The decision comes after speculation about the event in the Gulf state, in which civil unrest has continued since protests in February 2011.
The FIA has been under pressure to call off the race amid security concerns.
But a statement said it was "satisfied that all the proper security measures are in place for the running of a Formula 1 world championship event".
And F1 boss Bernie Ecclestone has said in an interview with BBC F1 presenter Jake Humphrey that he would be "very surprised if we have problems".
Protesters in Bahrain have called for the race to be cancelled. It is closely tied with the ruling royal family, who are being pressured to improve human rights and make reforms by the majority Shia population, who accuse the minority ruling Sunnis of discrimination.
Pressure has built in recent weeks as riots have continued in Shia neighbourhoods.
In a statement on Friday Amnesty International said a "blind eye" should not be turned to the "ongoing human rights crisis in the country".
"Holding the Grand Prix in Bahrain in 2012 risks being interpreted by the government of Bahrain as symbolizing a return to business as usual," it added.
The FIA statement pointed to a "fact-finding mission" undertaken by the organisation's president, Jean Todt, in December last year at which he is said to have met with "a large number of decision-makers and opinion formers" from both sides of the debate.
It added: "All expressed their wish for the grand prix to go ahead in 2012 and since then the FIA has kept in close touch with all these stakeholders.
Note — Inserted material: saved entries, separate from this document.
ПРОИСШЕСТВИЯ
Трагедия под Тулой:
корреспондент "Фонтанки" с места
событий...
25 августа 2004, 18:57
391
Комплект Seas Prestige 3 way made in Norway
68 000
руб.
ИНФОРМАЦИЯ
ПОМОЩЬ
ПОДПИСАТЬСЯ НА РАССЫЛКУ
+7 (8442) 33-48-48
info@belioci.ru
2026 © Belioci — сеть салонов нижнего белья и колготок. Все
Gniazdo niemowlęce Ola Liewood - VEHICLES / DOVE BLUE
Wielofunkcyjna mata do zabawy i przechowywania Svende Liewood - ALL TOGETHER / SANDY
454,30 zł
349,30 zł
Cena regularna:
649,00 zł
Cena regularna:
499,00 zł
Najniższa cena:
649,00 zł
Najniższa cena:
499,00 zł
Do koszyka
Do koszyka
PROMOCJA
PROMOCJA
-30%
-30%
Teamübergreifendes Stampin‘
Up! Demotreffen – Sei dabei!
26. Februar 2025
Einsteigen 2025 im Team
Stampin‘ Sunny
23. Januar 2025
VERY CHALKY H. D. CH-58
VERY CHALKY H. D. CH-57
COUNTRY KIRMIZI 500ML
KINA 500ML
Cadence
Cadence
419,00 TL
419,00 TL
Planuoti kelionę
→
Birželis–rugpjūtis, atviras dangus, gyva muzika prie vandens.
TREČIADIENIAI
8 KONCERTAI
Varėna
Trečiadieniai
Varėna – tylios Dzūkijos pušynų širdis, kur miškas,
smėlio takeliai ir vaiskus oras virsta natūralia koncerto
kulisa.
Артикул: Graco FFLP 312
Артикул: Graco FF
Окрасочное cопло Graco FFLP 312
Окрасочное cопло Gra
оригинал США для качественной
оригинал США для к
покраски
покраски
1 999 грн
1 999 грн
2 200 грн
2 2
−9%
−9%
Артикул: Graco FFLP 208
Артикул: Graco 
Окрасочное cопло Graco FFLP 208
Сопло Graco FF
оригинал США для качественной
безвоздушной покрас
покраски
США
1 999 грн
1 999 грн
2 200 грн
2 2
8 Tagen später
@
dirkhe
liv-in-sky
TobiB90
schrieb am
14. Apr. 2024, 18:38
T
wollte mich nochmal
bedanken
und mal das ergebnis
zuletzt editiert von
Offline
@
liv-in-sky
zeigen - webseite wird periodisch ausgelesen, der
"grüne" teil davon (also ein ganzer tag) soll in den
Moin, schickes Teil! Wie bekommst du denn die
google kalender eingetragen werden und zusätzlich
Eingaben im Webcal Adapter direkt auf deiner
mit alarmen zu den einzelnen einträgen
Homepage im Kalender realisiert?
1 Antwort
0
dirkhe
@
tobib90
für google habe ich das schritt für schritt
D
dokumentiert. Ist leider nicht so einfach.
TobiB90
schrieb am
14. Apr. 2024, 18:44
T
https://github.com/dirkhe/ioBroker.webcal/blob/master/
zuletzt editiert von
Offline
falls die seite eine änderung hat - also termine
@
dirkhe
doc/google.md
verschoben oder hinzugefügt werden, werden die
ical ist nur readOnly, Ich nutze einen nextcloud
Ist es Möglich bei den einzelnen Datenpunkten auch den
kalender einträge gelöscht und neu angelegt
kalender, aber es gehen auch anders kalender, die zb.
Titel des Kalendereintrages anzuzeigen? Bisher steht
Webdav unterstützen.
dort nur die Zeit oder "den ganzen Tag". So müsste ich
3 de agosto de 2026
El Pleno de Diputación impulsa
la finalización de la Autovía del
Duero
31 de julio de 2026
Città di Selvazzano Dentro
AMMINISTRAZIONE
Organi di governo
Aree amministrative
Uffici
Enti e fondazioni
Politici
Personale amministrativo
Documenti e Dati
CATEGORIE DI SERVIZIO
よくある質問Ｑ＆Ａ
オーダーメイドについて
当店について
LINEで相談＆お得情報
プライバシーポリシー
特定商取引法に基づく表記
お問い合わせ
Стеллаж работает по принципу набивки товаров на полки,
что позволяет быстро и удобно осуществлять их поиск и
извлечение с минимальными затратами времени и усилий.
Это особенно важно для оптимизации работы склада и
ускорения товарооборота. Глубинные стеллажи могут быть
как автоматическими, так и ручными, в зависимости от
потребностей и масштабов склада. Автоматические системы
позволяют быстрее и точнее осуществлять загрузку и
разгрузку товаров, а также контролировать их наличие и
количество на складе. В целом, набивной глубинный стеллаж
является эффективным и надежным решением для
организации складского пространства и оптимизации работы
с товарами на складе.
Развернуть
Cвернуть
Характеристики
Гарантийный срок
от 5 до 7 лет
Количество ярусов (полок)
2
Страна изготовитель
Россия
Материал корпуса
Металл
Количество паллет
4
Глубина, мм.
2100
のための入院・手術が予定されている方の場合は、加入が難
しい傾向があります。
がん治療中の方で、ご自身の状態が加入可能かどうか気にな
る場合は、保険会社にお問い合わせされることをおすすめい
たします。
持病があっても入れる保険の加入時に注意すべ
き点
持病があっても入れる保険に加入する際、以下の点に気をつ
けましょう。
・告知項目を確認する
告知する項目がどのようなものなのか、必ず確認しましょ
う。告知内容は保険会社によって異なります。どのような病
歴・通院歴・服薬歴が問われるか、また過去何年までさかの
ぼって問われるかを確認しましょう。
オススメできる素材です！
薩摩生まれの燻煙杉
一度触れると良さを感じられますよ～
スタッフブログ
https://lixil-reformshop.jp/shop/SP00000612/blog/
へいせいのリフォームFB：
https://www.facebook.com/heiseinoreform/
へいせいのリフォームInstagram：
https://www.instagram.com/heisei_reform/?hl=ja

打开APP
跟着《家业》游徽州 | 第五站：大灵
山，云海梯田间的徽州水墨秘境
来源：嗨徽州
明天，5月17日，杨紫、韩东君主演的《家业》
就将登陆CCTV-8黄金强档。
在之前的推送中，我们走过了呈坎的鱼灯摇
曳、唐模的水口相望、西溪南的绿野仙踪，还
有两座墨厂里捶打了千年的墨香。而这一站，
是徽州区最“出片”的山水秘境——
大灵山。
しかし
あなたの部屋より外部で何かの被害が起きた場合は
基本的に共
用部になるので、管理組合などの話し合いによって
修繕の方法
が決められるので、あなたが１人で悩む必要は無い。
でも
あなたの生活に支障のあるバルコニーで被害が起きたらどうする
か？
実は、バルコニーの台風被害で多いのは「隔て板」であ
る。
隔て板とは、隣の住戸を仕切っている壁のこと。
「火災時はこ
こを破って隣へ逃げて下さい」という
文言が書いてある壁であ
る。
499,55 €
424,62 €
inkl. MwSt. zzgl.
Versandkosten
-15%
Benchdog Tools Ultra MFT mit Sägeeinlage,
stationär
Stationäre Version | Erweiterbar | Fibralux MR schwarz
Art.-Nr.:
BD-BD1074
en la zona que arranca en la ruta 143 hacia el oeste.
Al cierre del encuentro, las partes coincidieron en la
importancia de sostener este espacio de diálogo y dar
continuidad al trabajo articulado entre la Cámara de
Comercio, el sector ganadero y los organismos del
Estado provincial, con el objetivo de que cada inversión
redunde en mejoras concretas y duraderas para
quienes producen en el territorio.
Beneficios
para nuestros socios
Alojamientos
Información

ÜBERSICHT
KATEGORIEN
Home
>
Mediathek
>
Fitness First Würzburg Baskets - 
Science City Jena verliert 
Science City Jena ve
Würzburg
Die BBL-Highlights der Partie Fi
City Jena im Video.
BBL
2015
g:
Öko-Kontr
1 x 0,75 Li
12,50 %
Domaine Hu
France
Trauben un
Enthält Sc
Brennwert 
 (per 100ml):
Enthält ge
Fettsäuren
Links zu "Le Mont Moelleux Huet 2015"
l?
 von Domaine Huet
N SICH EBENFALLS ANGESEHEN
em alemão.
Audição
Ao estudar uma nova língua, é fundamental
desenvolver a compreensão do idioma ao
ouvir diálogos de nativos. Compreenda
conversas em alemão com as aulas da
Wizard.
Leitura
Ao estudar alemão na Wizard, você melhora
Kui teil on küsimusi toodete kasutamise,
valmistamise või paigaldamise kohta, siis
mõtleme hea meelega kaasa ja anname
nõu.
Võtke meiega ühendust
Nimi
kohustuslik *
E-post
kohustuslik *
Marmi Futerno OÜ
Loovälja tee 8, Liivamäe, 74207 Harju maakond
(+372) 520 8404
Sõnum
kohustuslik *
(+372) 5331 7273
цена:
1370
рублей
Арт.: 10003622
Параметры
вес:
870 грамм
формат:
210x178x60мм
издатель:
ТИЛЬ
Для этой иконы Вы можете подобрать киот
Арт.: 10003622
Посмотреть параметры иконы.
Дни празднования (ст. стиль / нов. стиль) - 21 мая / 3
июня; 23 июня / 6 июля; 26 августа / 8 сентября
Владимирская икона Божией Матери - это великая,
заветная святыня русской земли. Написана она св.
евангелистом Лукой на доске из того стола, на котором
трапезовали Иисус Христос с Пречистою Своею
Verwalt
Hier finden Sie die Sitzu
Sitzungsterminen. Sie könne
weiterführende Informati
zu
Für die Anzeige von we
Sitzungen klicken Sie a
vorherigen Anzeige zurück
"Away from the public eye, the FIA has received regular security briefings from the most senior diplomatic officials based in the Kingdom, as well as from other independent experts."
The statement emphasised that the FIA's responsibility was to ensure "the safety of the public, officials, drivers and teams is secured at all times during the event".
F1 boss Bernie Ecclestone said: "I've never heard anything that would lead me to believe it isn't [safe]. People who live there and work there on a daily basis tell me everything's normal.
"Things can change anywhere anytime, but I don't imagine it will. I'd be very surprised if we have problems.
"I met the teams this morning and said: 'Does anybody have any problems with next week's race? No problems.'
"They're not protesting about F1. If we didn't go, whatever problems there are... would they stop Monday morning? The answer's no."
Senior F1 figures have refused publicly to get drawn into the debate, but privately many question the wisdom of sending several thousand people working on a race into a potentially volatile and unpredictable situation.
On Thursday, Red Bull driver Mark Webber was the only leading figure to speak extensively on the subject.
Sheikh Abdul-Aziz bin Mubarak, a member of the Bahrain Royal family, told BBC Radio 5 live Breakfast the issue should just be about sport.
"Sport and music do not interfere with religion or politics," he said. "I could find fault in any of the countries that host Formula One. Security arrangements are going to be low-key and discreet. There won't be a lock-down
"95% of areas around Bahrain are safe and welcoming. There are pockets of violence, but these are controlled in a better way than last year. We've made great strides."
But former cabinet minister Peter Hain told BBC Radio 5 live it was a "serious mistake" to hold the race. "This may not be the last on it," he said. "I don't think it's acceptable for the FIA to say that security concerns have been satisfied if they are at the expense of human rights activists.
"Sport is not on a different planet to politics - the two do mix."
Bahrain International Circuit chairman Zayed Al Zayani has insisted the Middle East island state was ready to host the race and criticised "scaremongering tactics", saying they helped create misconceptions about the situation in Bahrain.